O nedenle çakma »komünistleri« haklı olarak eleştirenler yanılmamalıdır: Komünist maskesi altında yapılan şoven şarlatanlığın TKP ile uzak-yakın ilgisi yoktur. Eğer Türkiye Komünist Partisi’ne söylenecek bir söz varsa, asıl kaynağa bakılmalıdır. Asıl TKP’lilerin http://tkp-online.org adlı sitelerindeki belgelere ve program tartışmasına bakarak, Türkiyeli komünistleri değerlendirmelisiniz, çakma »komünistlerin« hezeyanları ile değil.

Bunca laftan sonra, »komünist tutum« nedir derseniz, şudur deriz: Kobanê ile ikirciksiz dayanışma, Rojava devriminin demokratik kazanımlarını her türlü müdahaleye karşı savunma, PYD’nin şu anki koşullar altındaki hareket alanını genişletmeye ve konumunu güçlendirmeye destek çıkma, ama aynı zamanda da Rojava’nın etrafına kurulan tuzaklara ve tehlikelere dikkat çekme, Rojava devriminin daha ileri gitmesi için her daim ezilenler ve sömürülenlerin perspektifinden hareket edilmesi gerektiğini hatırlatma ve hem emperyalist müdahalelerin, hem de Türkiye’deki işbirlikçi oligarşinin erkinin geriletilmesi için öz görevleri çerçevesinde sınıf mücadelesini örme, anlamı gereği komünist tutumun ta kendisidir.

Kobanê ve Rojava, komünistler için sadece milliyetlerin kurtuluşunun değil, aynı zamanda sınıf mücadelesinin bir sembolüdür.
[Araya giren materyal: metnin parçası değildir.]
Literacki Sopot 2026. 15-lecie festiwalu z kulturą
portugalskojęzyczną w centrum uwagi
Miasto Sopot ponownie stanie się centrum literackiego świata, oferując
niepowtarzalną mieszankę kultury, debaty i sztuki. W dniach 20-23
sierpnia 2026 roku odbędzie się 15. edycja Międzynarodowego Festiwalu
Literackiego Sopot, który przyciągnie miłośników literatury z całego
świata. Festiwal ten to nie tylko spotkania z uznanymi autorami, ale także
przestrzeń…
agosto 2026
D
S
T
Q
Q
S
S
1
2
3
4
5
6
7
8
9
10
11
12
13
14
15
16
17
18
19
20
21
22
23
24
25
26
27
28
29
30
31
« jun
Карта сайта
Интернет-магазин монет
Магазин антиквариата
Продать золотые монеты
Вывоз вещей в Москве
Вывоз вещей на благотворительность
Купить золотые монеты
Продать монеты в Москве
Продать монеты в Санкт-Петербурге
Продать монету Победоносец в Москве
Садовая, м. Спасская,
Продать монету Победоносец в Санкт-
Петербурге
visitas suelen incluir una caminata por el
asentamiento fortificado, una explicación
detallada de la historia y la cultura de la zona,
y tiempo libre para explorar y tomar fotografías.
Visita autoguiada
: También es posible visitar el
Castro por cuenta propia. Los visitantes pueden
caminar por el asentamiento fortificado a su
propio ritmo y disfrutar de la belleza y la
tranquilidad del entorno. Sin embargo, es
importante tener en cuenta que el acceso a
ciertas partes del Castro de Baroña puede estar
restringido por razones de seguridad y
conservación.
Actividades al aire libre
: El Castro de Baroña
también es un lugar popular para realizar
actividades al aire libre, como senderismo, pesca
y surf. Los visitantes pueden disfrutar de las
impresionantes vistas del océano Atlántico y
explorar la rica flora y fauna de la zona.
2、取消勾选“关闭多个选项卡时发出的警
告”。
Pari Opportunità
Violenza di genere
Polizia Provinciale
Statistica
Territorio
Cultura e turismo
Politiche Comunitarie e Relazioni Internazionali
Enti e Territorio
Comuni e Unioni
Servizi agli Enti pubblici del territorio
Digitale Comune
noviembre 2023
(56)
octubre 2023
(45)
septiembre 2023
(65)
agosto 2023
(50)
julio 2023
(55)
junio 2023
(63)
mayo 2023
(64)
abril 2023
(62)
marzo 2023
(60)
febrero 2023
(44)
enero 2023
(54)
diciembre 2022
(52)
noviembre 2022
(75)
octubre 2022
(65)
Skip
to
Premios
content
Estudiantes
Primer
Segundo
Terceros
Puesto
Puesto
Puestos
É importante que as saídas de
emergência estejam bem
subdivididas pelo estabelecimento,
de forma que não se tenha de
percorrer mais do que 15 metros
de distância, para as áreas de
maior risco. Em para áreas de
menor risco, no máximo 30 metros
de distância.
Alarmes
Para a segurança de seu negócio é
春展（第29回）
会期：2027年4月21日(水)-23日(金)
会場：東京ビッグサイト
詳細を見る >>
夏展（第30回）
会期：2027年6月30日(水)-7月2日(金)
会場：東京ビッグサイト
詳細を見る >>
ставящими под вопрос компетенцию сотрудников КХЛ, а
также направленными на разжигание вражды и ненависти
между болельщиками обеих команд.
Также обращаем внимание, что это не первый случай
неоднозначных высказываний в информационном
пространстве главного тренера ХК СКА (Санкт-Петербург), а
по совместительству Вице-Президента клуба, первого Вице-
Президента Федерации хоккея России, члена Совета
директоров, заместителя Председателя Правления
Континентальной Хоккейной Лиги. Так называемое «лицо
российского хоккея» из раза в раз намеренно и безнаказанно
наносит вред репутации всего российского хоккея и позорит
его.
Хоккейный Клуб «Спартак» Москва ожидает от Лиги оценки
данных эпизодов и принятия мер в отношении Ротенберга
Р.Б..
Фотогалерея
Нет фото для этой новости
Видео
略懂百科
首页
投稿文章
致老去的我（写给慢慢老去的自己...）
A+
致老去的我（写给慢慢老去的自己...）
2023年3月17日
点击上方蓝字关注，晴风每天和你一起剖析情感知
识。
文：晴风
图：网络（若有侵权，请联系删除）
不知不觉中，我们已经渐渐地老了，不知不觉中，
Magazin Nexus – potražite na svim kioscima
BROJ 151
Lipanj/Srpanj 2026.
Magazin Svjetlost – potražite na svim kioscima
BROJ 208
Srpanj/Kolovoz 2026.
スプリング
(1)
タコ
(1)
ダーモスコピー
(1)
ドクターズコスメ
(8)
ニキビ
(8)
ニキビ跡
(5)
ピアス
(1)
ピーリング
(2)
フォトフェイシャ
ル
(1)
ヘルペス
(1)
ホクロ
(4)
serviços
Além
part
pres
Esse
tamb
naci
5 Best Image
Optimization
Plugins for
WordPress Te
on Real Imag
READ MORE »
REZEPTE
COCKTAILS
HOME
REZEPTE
Çünkü »Din, dil, ırk, inanç, mezhep ve cinsiyet ayrımının olmadığı, eşit ve ekolojik bir toplumda adalet, özgürlük ve demokrasinin tesisi için« cümlesiyle başlayan Rojava Anayasası, antikapitalist ve antiemperyalist öze sahiptir. Rojava devrimine sahip çıkmak, korumak ve daha ileri gitmesine katkı sunmak, komünistlerin aslî görevleri arasındadır. Bu komünist tutum aynı zamanda gerçek demokratlar, devrimciler ve sosyalistler için yol göstericidir.

Rojava Anayasasının bu özüdür, genci-yaşlısı, erkeği-kadınıyla yoksul Kobanê halkını cepheye koşturan. Bu öz ve kurulmaya başlayan demokratik özerk toplumsal ilişkiler olmasaydı, Kobanê bu direnci gösteremezdi. Rojava’nın emperyalist planları altüst etmesinin nedeni burada yatmaktadır. Ne zaman bu öz kaybolursa, işte o zaman kurulan tuzaklara düşülmüş demektir. Komünistlerin görevi, bu özün kaybolmamasına katkıda bulunmaktır, çünkü emperyalizme ve bölgedeki işbirlikçi rejimlere karşı verilmesi gereken mücadele Rojava’dan geçmektedir.